# START OF Quoted text

DPV is part of the Slovenian National Portal of Open Science, which also provides an academic repository. The project, which is supported by the Slovenian higher education institutions, started in 2013. The detection software was developed by researchers from Slovenian universities. The operation of the system is partially funded by the European Union from the European Regional Development Fund and the Ministry of Education, Science and Sport (Ojsteršek et al., 2014 ).

Dupli Checker presents itself as a plagiarism checker. It is a free tool, but each search is limited to 1,000 characters). It does not focus on any specific users or purposes. There is no information about who operates it available at the website, we were also not able to receive such information when we asked directly via email. The website offers a variety of tools such as a paraphrasing tool and many search engine optimization (SEO) and other website management tools. Additionally, according to the statement found on their web site, they “have delivered over 1,000,000 pages of high-quality content which attracts large amounts of traffic to [their] client’s websites” (Dupli Checker, 2019 ), so that it appears that they also offer a copywriting service.

The system intihal.net is operated by a Turkish private company, Asos Eğitim Bilişim Danışmanlik, and focuses on that language. According to direct information from the representatives, the system is being used by 50 Turkish universities and it has been operating approximately since 2017.

PlagAware is operated by a German private company, PlagAware Unternehmergesellschaft (haftungsbeschränkt). PlagAware states that it has 39,000 active users, and focuses on a wide range of customers—universities, schools and businesses, that are offered institutional licenses, and individuals, who can use purchased credits for individual checks of documents. They promise to perform the comparison with 10 billion online documents and reference texts provided by the user.

Plagiarism Software is operated by a private company settled in Pakistan. They focus on any type of individual users and claim to have 500,000 users. According to the information from the representative of the company, they started approximately in 2014 (on the web they claim to have seven years of experience which would date back to 2012) and they are using search engine services to browse the web. They offer five levels of pricing that differ according to the amount of the content being compared.

PlagiarismCheck.org presents itself as a plagiarism checking tool. It is operated by a company based in the United Kingdom and it has been on the market since 2011. Since around 2017 they are focusing on the B2B market. They state that they have more than 77,000 users in 72 countries. They use MS Bing for online searches and for the English language. The representatives claim they are able to do synonym detection. They provide three levels of institutional licenses.

# END OF Quoted text

[Aim 1]:
Answer these questions from the text about plagiarism checkers:
(a) In what year did the DPV project start?
(b) According to its representatives, how many Turkish universities use intihal.net?
(c) How many users does PlagiarismCheck.org say it has, and in how many countries?
[Aim 2]: Repeat the part of the text about plagiarism checkers that begins at the words "The system intihal.net" and stops after "by the user.".
[Aim 3]: Pick up the text about plagiarism checkers from where it stops and keep writing.
The entries come from a different source than the text about plagiarism checkers.

# START OF Material provided

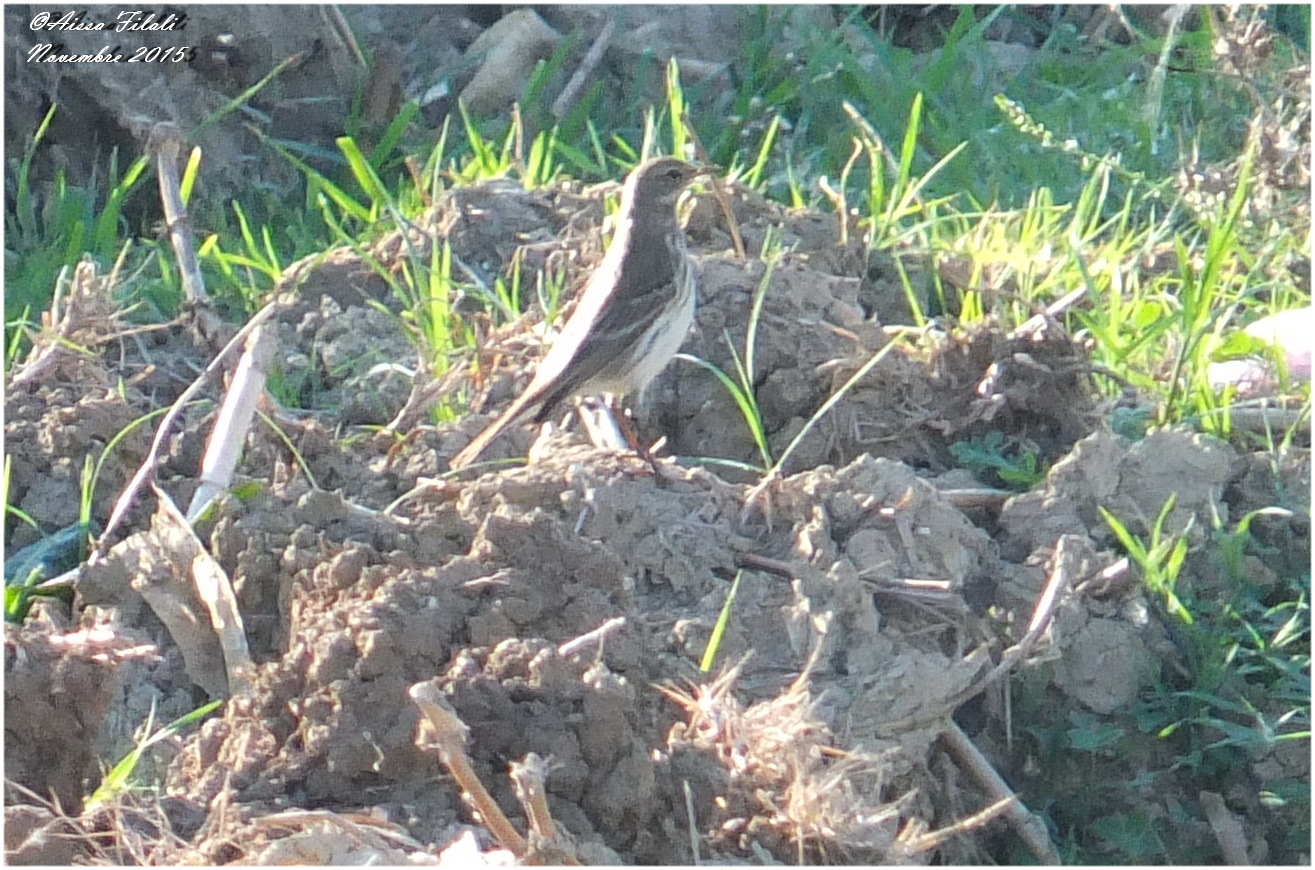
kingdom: Animalia
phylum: Chordata
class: Aves
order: Passeriformes
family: Motacillidae
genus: Anthus
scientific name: Anthus spinoletta
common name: Water pipit
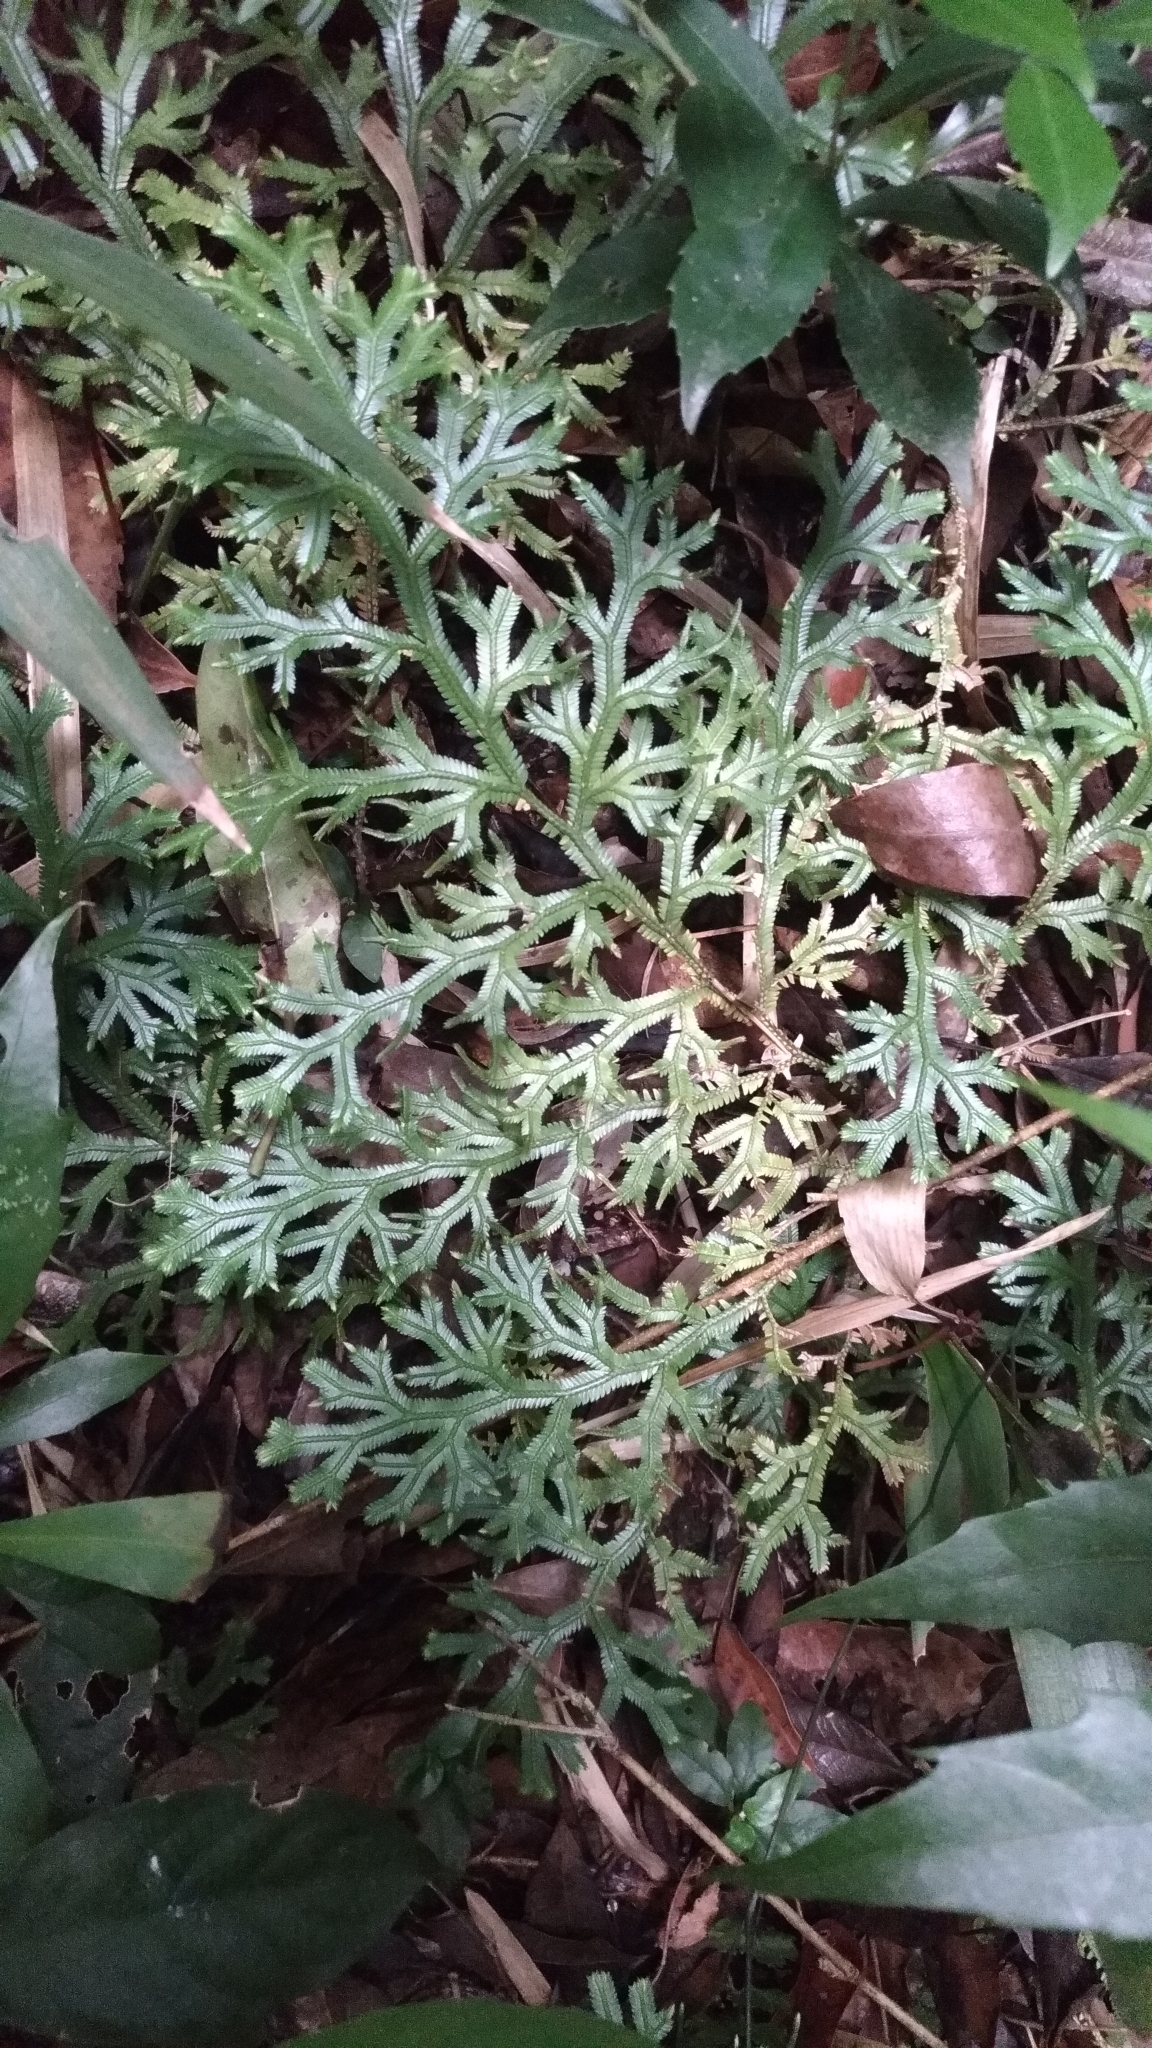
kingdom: Plantae
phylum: Tracheophyta
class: Lycopodiopsida
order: Selaginellales
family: Selaginellaceae
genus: Selaginella
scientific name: Selaginella doederleinii
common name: Greater selaginella
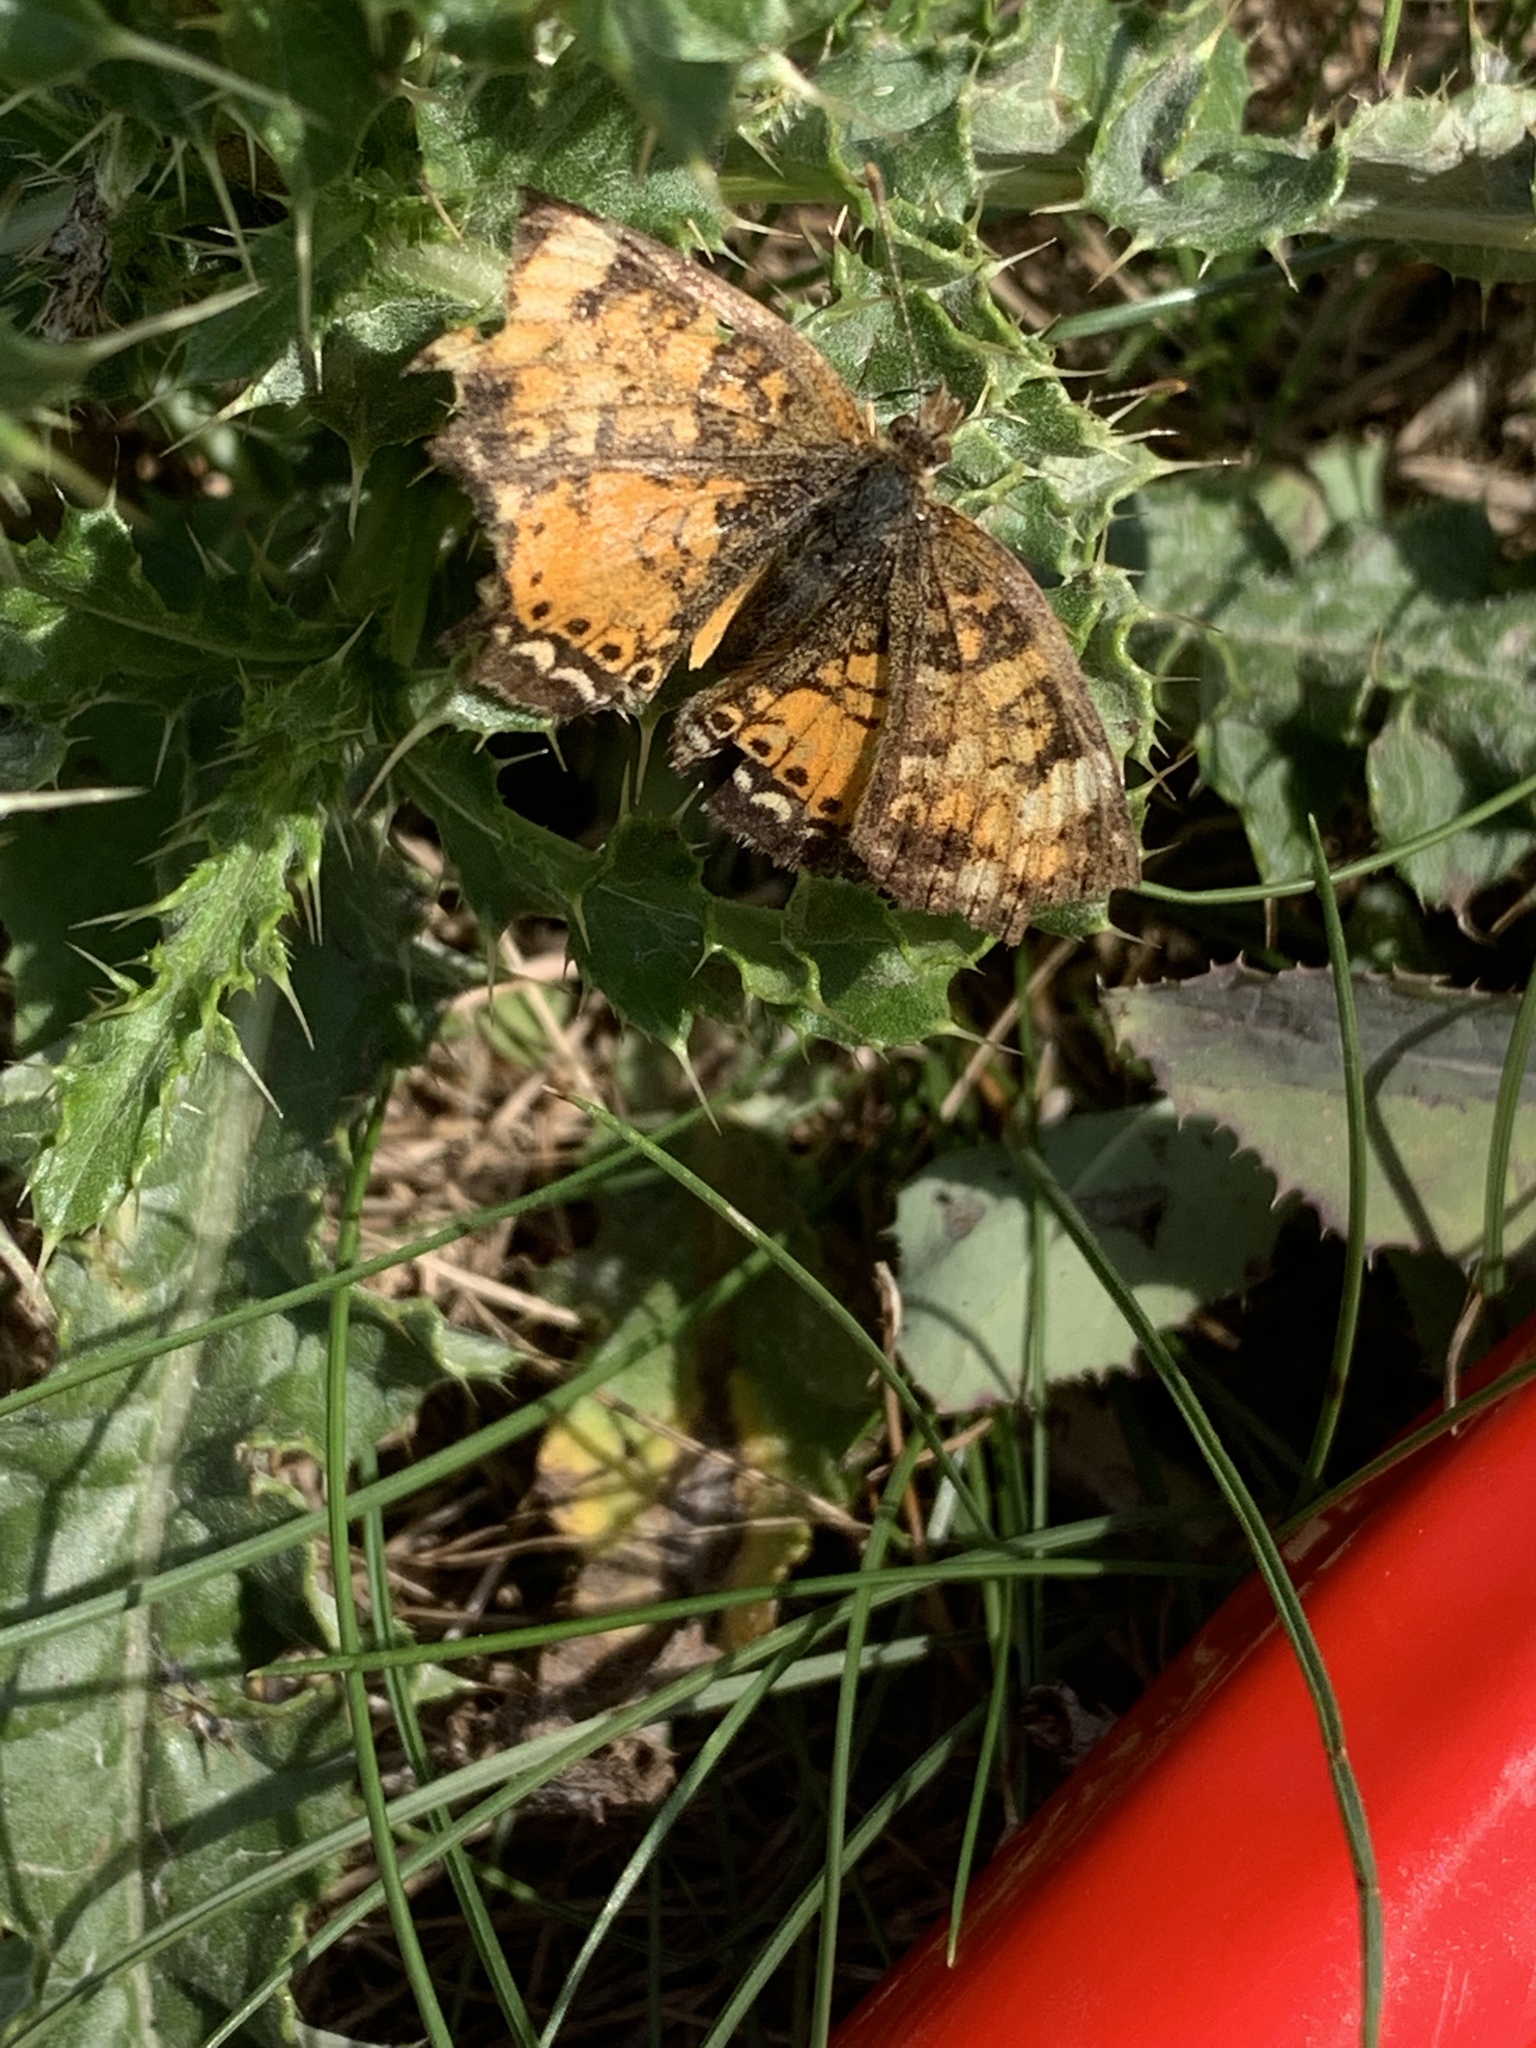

# END OF Material provided

[Response 1]:
(a) 2013
(b) 50
(c) More than 77,000 users in 72 countries

[Response 2]:
The system intihal.net is operated by a Turkish private company, Asos Eğitim Bilişim Danışmanlik, and focuses on that language. According to direct information from the representatives, the system is being used by 50 Turkish universities and it has been operating approximately since 2017.

PlagAware is operated by a German private company, PlagAware Unternehmergesellschaft (haftungsbeschränkt). PlagAware states that it has 39,000 active users, and focuses on a wide range of customers—universities, schools and businesses, that are offered institutional licenses, and individuals, who can use purchased credits for individual checks of documents. They promise to perform the comparison with 10 billion online documents and reference texts provided by the user.

[Response 3]:
PlagScan presents itself as a plagiarism checker. It is operated by the German company PlagScan GmbH and was launched in 2009. They state that they have more than 1,500 organizations as customers. Although they focus on higher education, high schools, and businesses, PlagScan is also available for single users. They search the internet using MS Bing, published academic articles, their so-called “Plagiarism Prevention Pool”, and optionally a customer’s own database. PlagScan offers multiple pricing plans for each type of customer, as well as options for a free trial.

StrikePlagiarism.com presents itself as a plagiarism detection system, operated by the Polish company Plagiat.pl. It provides its services to over 500 universities in 20 countries. Apart from universities, it is also used by high schools and publishers. They state that they are market leaders in Poland, Romania, and Ukraine. In 2018, they signed a Memorandum of Cooperation with the Ukrainian Ministry of Education and Science. The software searches in multiple databases and aggregators.

Turnitin was founded in 1999 by four students and grew to be an internationally known company. In 2014, they acquired the Dutch system Ephorus and “ joined forces ” (Ephorus, 2015 ). In 2019 they themselves were taken over by a US investment company, Advance (Turnitin, 2019 ). With a focus on institutional users only, they are used by 15,000 institutions in 150 countries. Turnitin uses its own crawler to search the web including also an archive of all previously indexed web pages (Turnitin, n.d. ). Turnitin further compares the texts against published academic articles, as well as their own database of all assignments which have ever been submitted to the system, and optionally institutional databases. They are also developing many additional software tools for educators to use in teaching and giving feedback.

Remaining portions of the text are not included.